Exercise -
What is needed is a verbatim copy of every record below, with the pictures left out.

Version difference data
____
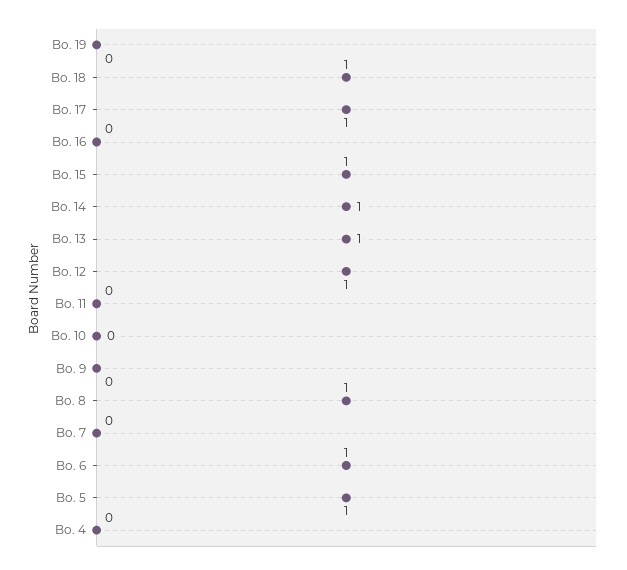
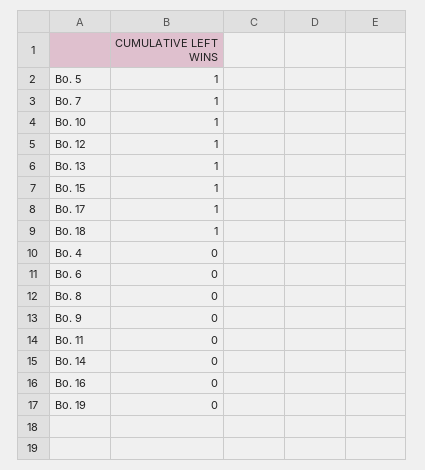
  {
    "Bo. 19": 0,
    "Bo. 18": 1,
    "Bo. 17": 1,
    "Bo. 16": 0,
    "Bo. 15": 1,
-   "Bo. 14": 1,
+   "Bo. 14": 0,
    "Bo. 13": 1,
    "Bo. 12": 1,
    "Bo. 11": 0,
-   "Bo. 10": 0,
+   "Bo. 10": 1,
    "Bo. 9": 0,
-   "Bo. 8": 1,
+   "Bo. 8": 0,
-   "Bo. 7": 0,
+   "Bo. 7": 1,
-   "Bo. 6": 1,
+   "Bo. 6": 0,
    "Bo. 5": 1,
    "Bo. 4": 0
  }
____
Expected answer -
  {
    "Bo. 19": 0,
    "Bo. 18": 1,
    "Bo. 17": 1,
    "Bo. 16": 0,
    "Bo. 15": 1,
-   "Bo. 14": 1,
+   "Bo. 14": 0,
    "Bo. 13": 1,
    "Bo. 12": 1,
    "Bo. 11": 0,
-   "Bo. 10": 0,
+   "Bo. 10": 1,
    "Bo. 9": 0,
-   "Bo. 8": 1,
+   "Bo. 8": 0,
-   "Bo. 7": 0,
+   "Bo. 7": 1,
-   "Bo. 6": 1,
+   "Bo. 6": 0,
    "Bo. 5": 1,
    "Bo. 4": 0
  }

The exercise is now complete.